Confocal Laser Scanning Microscopy

• A laser produces a narrow intense beam of light that is focused a pinpoint on the sample while the surrounding, out-of-focus are not included in the image.
• A different reconstruction software puts together a three-dimensional image of different parts of the specimen.

Features and Functions of Cell Organelles

Cell Organelle	Function and Features
Cell membrane	A large oval-shaped structure around the cell. It controls what enters and leaves the cell.
Protoplasm	A broad term used to categorise the nucleus and the cytoplasm.
Nucleus	A large spherical structure which is colourless and jelly-like. Nucleus stores the information needed to control all cell activities. They consist of pores which is the communication line between the nucleus and cytoplasm. DNA is also stored in the nucleus.
Endoplasmic reticulum	Consists of flattened interconnected membranes it provides a pathway between the nucleus and the cell’s environment. ER also produces proteins for the cell to function.
Ribosomes	They produce proteins which are essential for the function and structure of the cell. Ribosomes are found in the cytoplasm and on the ER.
Golgi bodies	They are made of flattened membranes which do not have ribosomes attached to them like the ER. They are arranged in stacks of four to ten. Golgi bodies process, package and sort cell products.
Lysosomes	Lysosomes recycle and reuse the organelles within the cell which have died out. They contain digestive enzymes which are responsible for the breaking up of the chemical compounds. Apoptosis is the process of killing the cell entirely.
Mitochondria	Mitochondria produces energy in the form of molecules through the process of cellular respiration. The number of mitochondria in a cell varies on how much energy is needed for the cell. E.G muscles cells will have a lot of mitochondria.
Vacuoles	Vacuoles are large sacs which are mainly used to store foods and other essential objects.
Chloroplasts	Chloroplasts are responsible for photosynthesis which is the production of food for the plants. A membrane surrounds the chloroplast which is used to control what enters inside the organelle.
Cell wall	A cell wall is used to give cells strength and support. It consists of fibres which resist the pressures of certain things.
Centrioles	Found near the nucleus in animal cells, it plays a huge part in the process of cell division.
Cytoskeleton	Organelles are distributed and organised within the cell, they are held in place by the cytoskeleton. It is the framework for cell movement, organelle movement and cell division.

Fluid Mosaid Model

• Controls the exchange of material between the internal and external environments of the cell.
• This model depicts (copies) ‘fluid’ phospholipid bilayer with different types of proteins embedded in it, creating a ‘mosaic’ effect.
• Some membrane proteins form pores(temporary).
• Some form active carrier systems or channels for transport.
• Others have carbs attached to them for cell recognition.

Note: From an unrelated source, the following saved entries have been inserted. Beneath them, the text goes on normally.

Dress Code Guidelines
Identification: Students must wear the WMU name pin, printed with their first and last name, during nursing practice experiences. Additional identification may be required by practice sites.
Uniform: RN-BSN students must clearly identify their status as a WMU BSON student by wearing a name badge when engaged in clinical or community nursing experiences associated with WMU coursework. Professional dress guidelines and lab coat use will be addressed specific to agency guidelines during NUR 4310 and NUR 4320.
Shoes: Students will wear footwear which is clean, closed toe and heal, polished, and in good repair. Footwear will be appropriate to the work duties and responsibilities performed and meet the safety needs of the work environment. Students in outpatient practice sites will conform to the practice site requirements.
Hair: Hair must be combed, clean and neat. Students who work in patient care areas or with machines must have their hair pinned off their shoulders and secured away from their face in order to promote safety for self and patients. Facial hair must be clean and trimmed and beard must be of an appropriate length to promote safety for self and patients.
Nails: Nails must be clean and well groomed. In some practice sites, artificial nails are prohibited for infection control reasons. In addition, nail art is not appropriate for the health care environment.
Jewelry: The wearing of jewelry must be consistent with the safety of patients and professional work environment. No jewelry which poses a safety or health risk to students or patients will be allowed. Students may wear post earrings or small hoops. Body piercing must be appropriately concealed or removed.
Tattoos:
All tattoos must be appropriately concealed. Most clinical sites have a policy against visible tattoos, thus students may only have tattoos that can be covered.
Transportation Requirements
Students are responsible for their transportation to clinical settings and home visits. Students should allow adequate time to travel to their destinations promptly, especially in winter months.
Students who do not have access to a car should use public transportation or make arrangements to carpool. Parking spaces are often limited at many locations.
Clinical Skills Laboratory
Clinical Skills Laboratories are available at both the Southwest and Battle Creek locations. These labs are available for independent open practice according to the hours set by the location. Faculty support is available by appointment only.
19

Adhesion Proteins: Help link cells together and help maintain a three-dimensional structure.

Transport Proteins: Passageways that allow specific substances to move across the membrane.

Receptor Proteins: They cause cells to respond only to certain signals from substances such as hormones that bind to them, giving them specific functions.

Glycoproteins: A protein molecule with a carb attached to identify the cell and they are called marker molecules. They also help immune systems distinguish between foreign particles.